Math has problems where everyone suspects the proof will open doors and give valuable insight- I'm mostly plugged into topology where there are a lot of those. There are also problems that aren't interesting except in their difficulty, which drives the creation of new techniques and tools- Fermat's Last Theorem isn't particularly useful, but the effort to prove it created a vast body of spinoff work. But you also see problems that are more passive, waiting for someone to approach them with new firepower. Tilings are more like that- a testing ground for new techniques, and a way for mathematicians to keep their wits sharp.
Also, they do have some inherent beauty. I mean an aperiodic tiling is crazy right? And with one tile?
One big name is the Borel Conjecture- a very productive aspect of topology is developing finer and finer tools to detect differences between spaces. The Borel Conjecture essentially states that for a certain class of spaces, a well used and loved tool is equivalent to an extremely strong tool.
I was thinking more historically though. The development of those tools was driven by specific problems- classifying the behavior of higher dimensional spheres, determining if genus uniquely classifies spaces (not at all, but I believe people were once hopeful), even knot theory is an outgrowth of this kind of research.
Earthquake resistance of buildings. See Incan usage of aperiodic masonry to spread out the frequency response of the construction.
Similar principle with Apple's laptop fan blades.
Same mechanism might be responsible for the Boson peak phenomena in amorphous materials and quasicrystals, where the macro-structure creates extra capacity for absorbing lower-than-lattice-frequency vibrations than what the crystal-structure alone predicts.
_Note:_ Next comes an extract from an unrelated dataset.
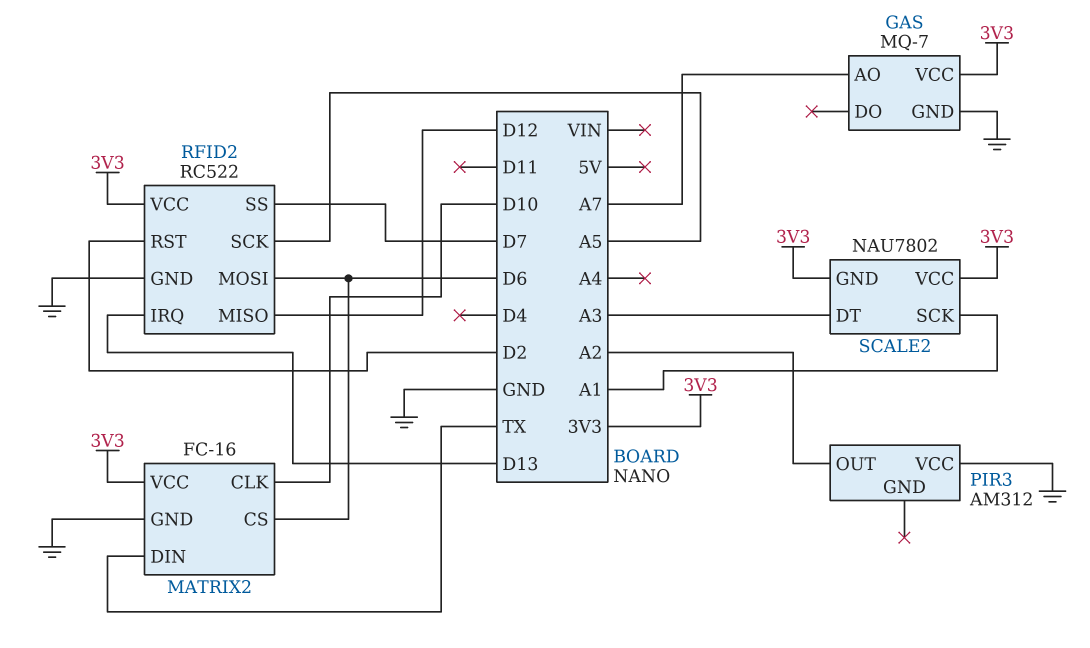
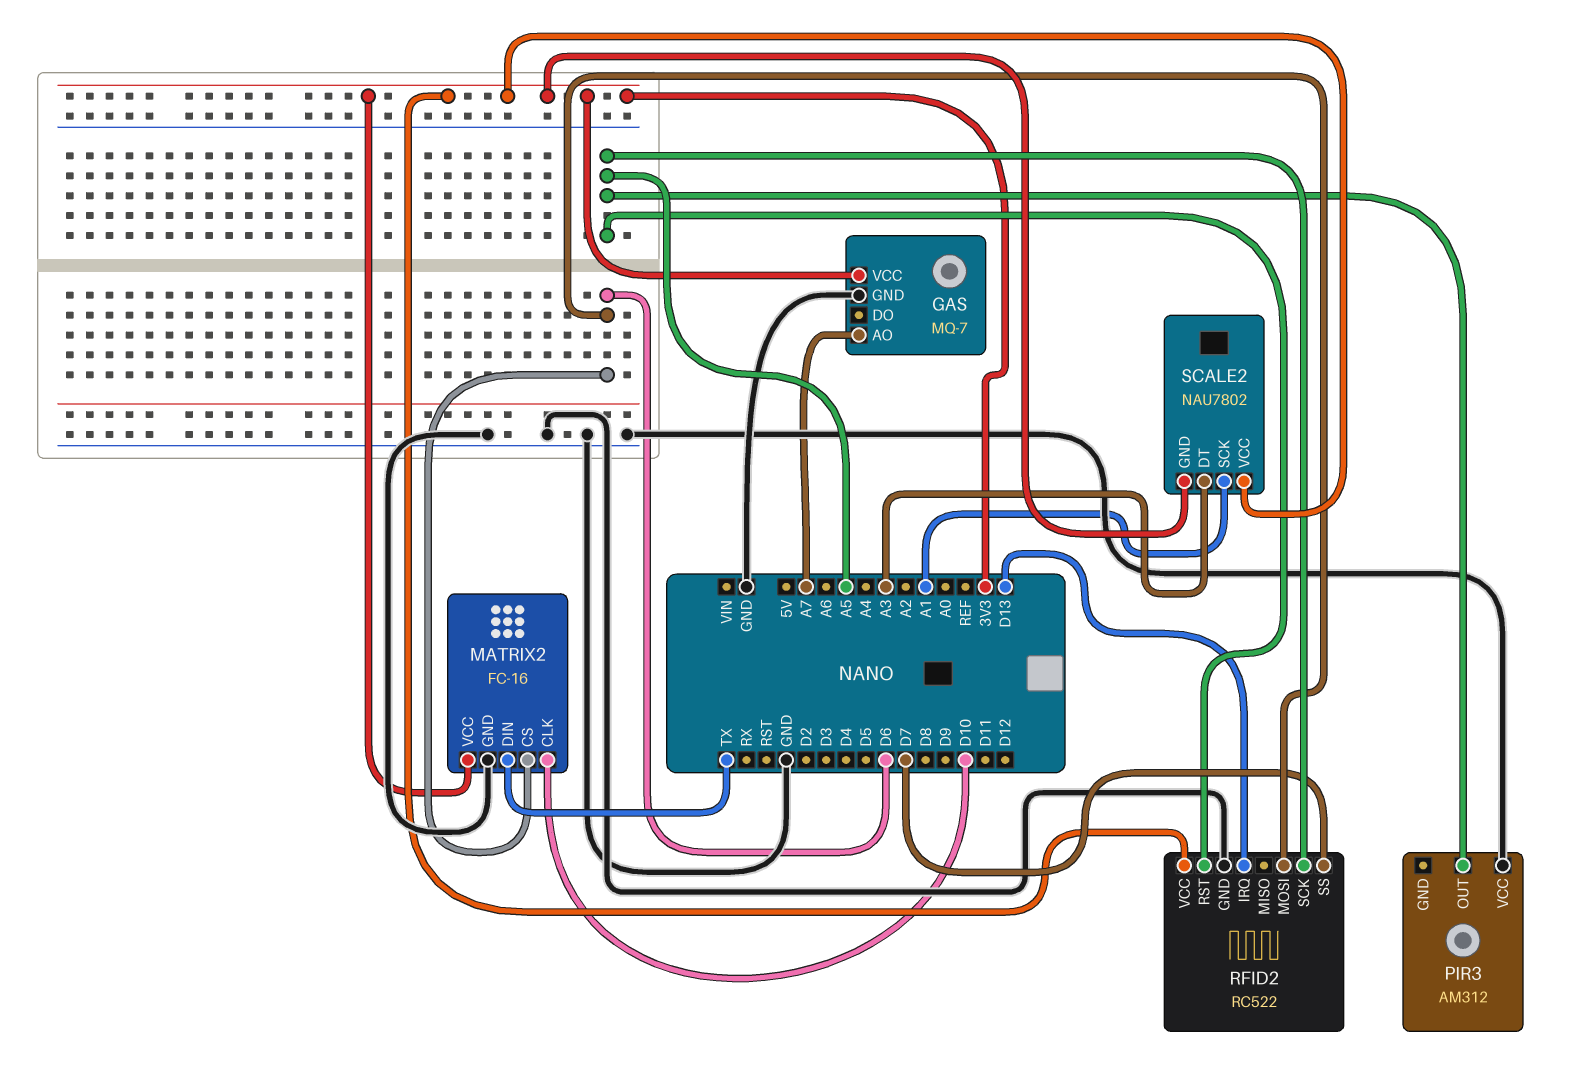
PIR3 pin OUT: A2 -> A5
RFID2 pin MISO: D12 -> none
RFID2 pin RST: D2 -> A5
Tilings can encode arbitrary computation. For example, any Turing machine can be encoded as a set of Wang tiles. Some shapes can tile the plane; others can't (they inevitably get stuck, with no space to attach new copies without overlap). This is precisely the Halting Problem.
One famous application of this is to encode these shapes using complementary snippets of DNA, to perform massively-parallel computation at the nano-scale: https://www.nature.com/articles/35035038
Not really. Aperiodic tilings, while lacking symmetry in a strict sense, still tend to look quite regular and repetitive, and thus non-natural.[1] Aperiodicity alone doesn't guarantee the "natural" look, which is unsurprising because natural textures are not stitched together from tiles either.
Hmmm... now that we know what shapes these tiles take, maybe we can look for or design molecules with the "same shape" (and yes I know molecules aren't 2D planar objects, but some can be approximated as such, e.g. the benzene ring) and with the right molecule-to-molecule attractions, such that they naturally arrange themselves into these aperiodic tilings.
Aluminum Oxide (aka Sapphire, Ruby) and ALON are already transparent despite being crystals.
Being extremely hard and resistant they are used in applications like watch crystals, windows in grocery-store barcode scanners and armored car windows.